AVAILABLE RECORDS:
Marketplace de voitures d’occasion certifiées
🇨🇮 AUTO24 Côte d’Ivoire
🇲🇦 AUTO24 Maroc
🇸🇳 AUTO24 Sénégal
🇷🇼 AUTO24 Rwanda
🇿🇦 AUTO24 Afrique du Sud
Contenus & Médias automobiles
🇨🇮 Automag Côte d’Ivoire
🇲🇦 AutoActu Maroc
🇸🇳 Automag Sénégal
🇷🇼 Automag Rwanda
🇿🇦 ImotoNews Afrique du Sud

* * *

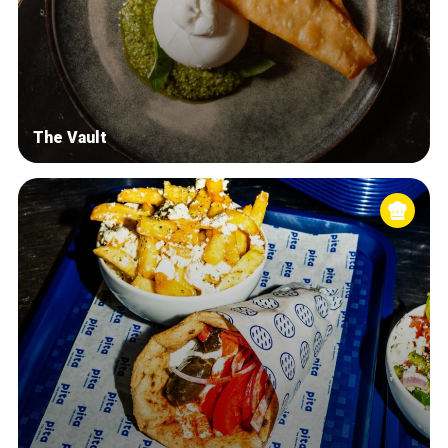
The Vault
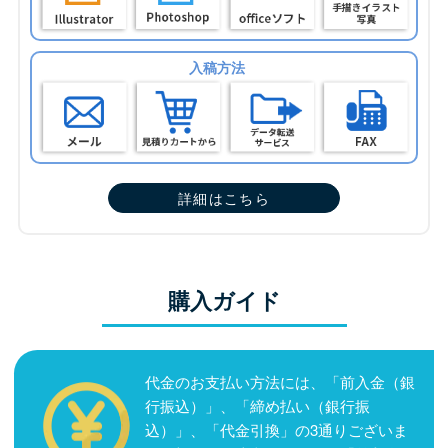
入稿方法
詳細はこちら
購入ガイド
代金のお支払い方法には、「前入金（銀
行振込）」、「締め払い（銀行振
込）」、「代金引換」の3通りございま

TASK ITEM: Go through the material above and output exactly the lines from the one containing "Marketplace de voitures d’occasion certifiées" through the one containing "ImotoNews Afrique du Sud".

WRITTEN SOLUTION:
Marketplace de voitures d’occasion certifiées
🇨🇮 AUTO24 Côte d’Ivoire
🇲🇦 AUTO24 Maroc
🇸🇳 AUTO24 Sénégal
🇷🇼 AUTO24 Rwanda
🇿🇦 AUTO24 Afrique du Sud
Contenus & Médias automobiles
🇨🇮 Automag Côte d’Ivoire
🇲🇦 AutoActu Maroc
🇸🇳 Automag Sénégal
🇷🇼 Automag Rwanda
🇿🇦 ImotoNews Afrique du Sud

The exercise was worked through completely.